Watch out for the trap! Risk of falling into a $5,000-$12,000 range By Investing.com


© Reuters Bitcoin daily chart

Investing.com – Today, it is up 6.8%; signing a return above the key threshold of $20,000, with a price of $20,200, while the weekly gain amounts to 4.44%.

The cryptocurrency thus appears to be unstuck from the US stock market, at least in the short term, as it fell -1.03 percent and -0.51 percent yesterday.

Until 2020, the cryptocurrency market evolved independently of stock markets. But that changed with the Corona pandemic, which led to central banks and governments around the world pouring huge amounts of money into the market, money that eventually flowed into cryptocurrencies.

This is why many experts believe that the next real rally will take off only when monetary policy begins to ease. During the current tightening cycle, the central bank is withdrawing liquidity from the market, which has caused the cryptocurrency slump seen since last fall.

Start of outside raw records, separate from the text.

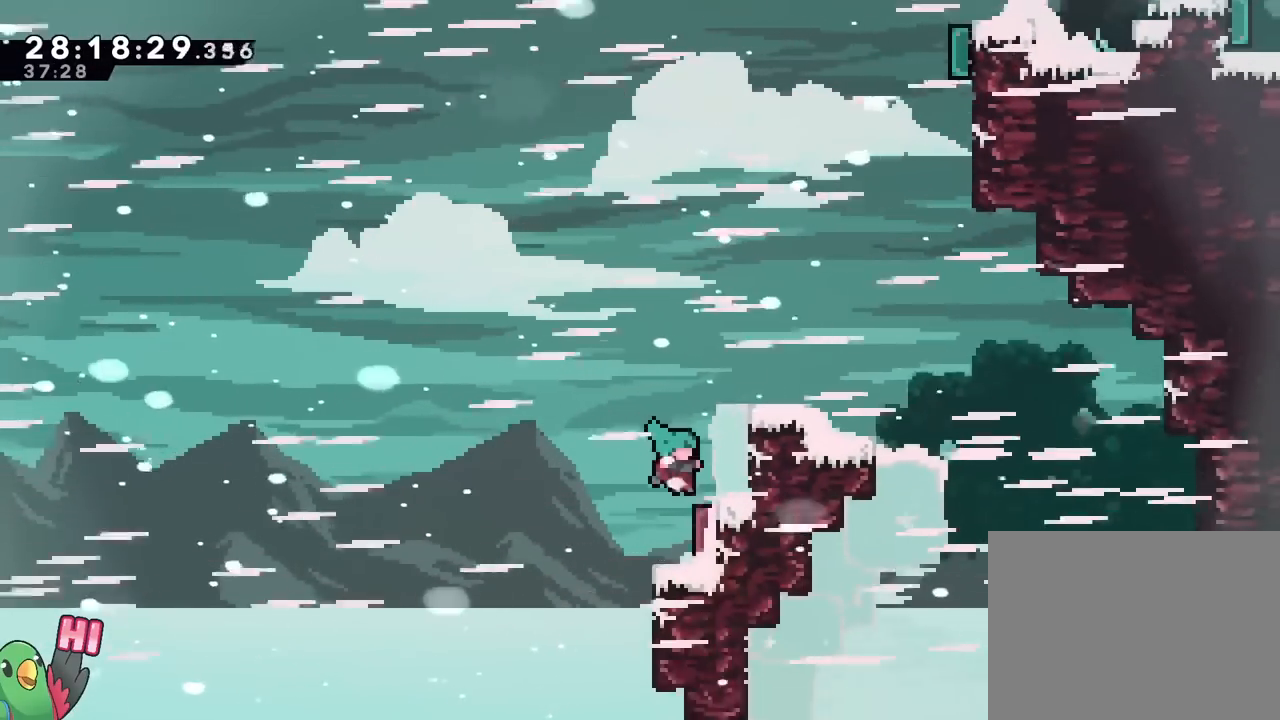
{"buttons": [], "left_stick": "up-right", "right_stick": "center", "events": [[183, "Y", "down"], [417, "Y", "up"]]}
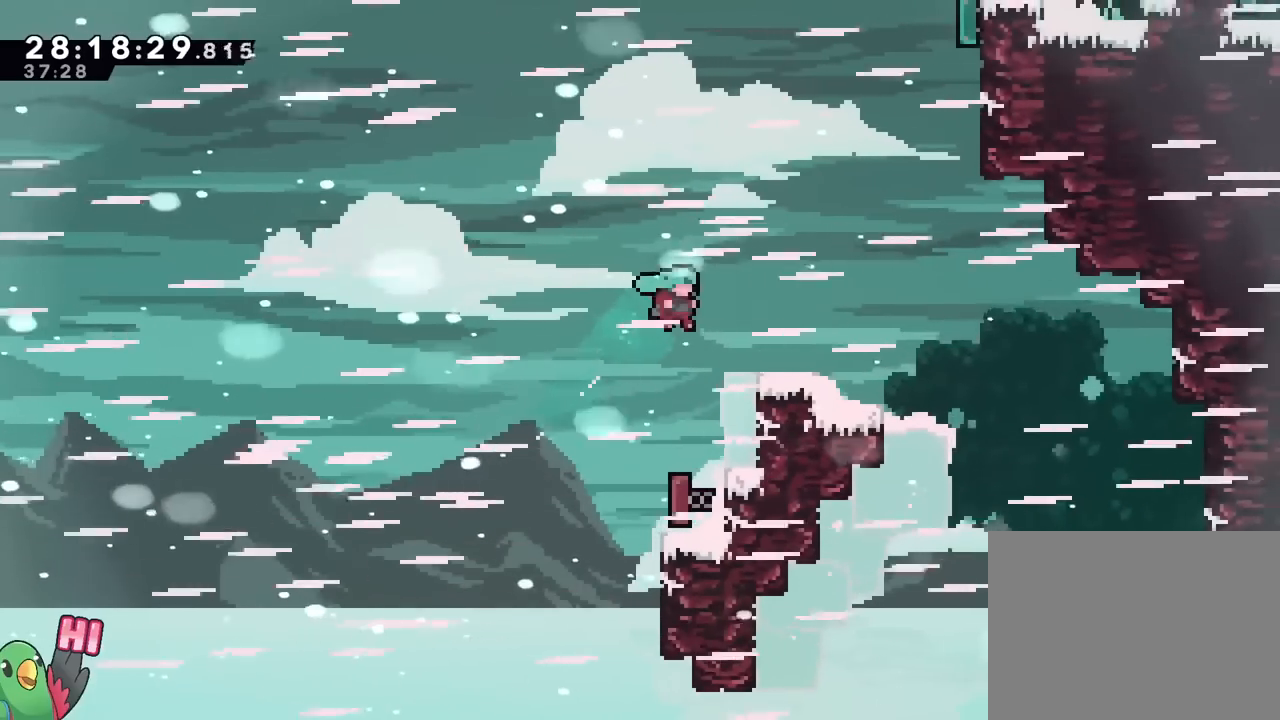
{"buttons": [], "left_stick": "up-right", "right_stick": "center", "events": []}
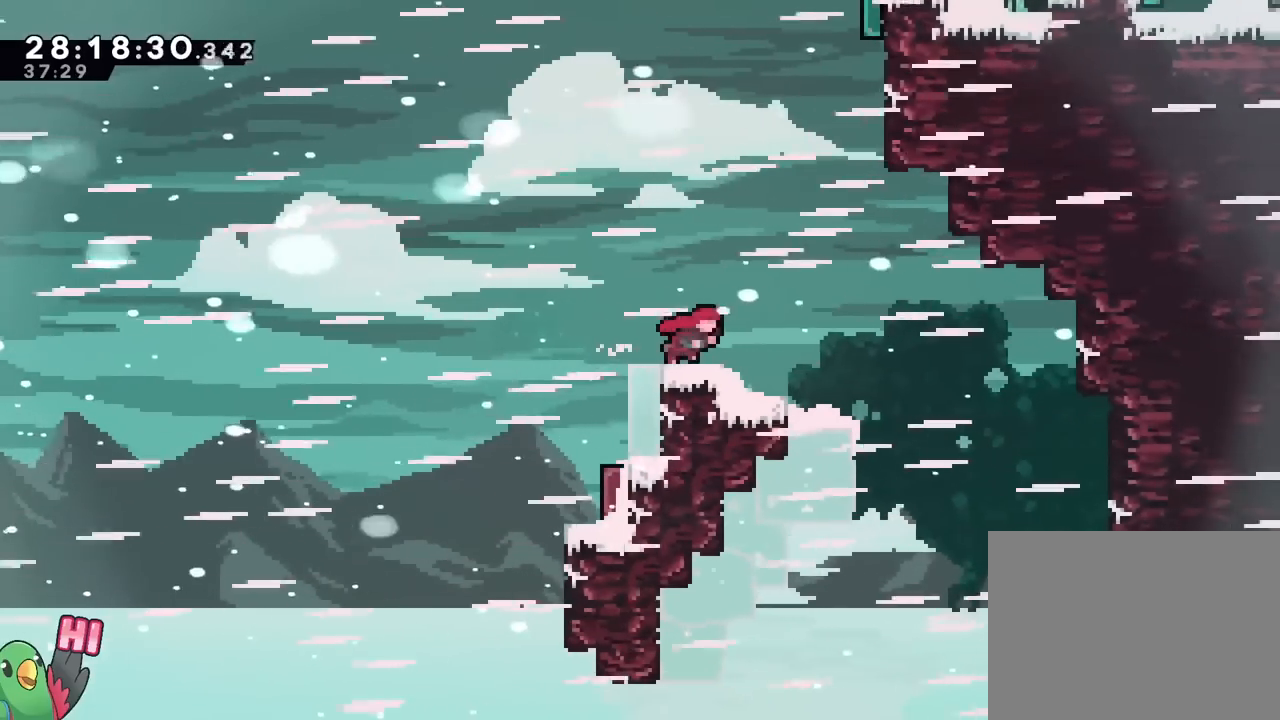
{"buttons": [], "left_stick": "center", "right_stick": "center", "events": [[133, "left_stick", "center"], [250, "right_stick", "up"], [300, "right_stick", "center"], [334, "R2", "down"], [384, "Y", "down"], [400, "Y", "up"], [450, "R2", "up"]]}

This matches the data from Santiment. The number of Bitcoin whale wallets hit a 29-month low. A sign that the smart money is being withdrawn. Only private investors are already preparing for the next all-time high, as the number of wallets with more than 1 BTC exceeded 900,000 for the first time.

But that could be premature as analysts like Justin Bennett believe the move down is not over yet. The descending triangle formation indicates readiness for a breakout in the area between $5,000 and $12,000.

When it comes to the sustainability of the Bitcoin blockchain, things don’t seem to be looking so good, as the Bitcoin Mining Council recently reported. The organization, which defends the rights of large mining companies, recently estimated that 59.5% of the electricity needed by mining comes from renewable energy sources.

However, a study by the Cambridge Center for Alternative Finance suggests that only 37.6% of the energy consumed comes from sustainable sources.

Bitcoin: Technical thresholds to watch out for

Yesterday, bitcoin tested the 78.6% Fibonacci retracement resistance at $19,251. Although it failed to close the day above this level, the positive momentum was reinforced today and was followed by a rally above the psychologically important level of $20,000.

The next resistance is at the 61.8% Fibonacci retracement at $20,523. If this threshold is breached on the daily close, look for more gains towards the 50 percent Fibonacci retracement of $21,417.

If the bulls fail to break above the 61.8% Fibonacci retracement and sustainably defend the 78.6% Fibonacci retracement, a move lower towards the cycle low of $17,630 is expected.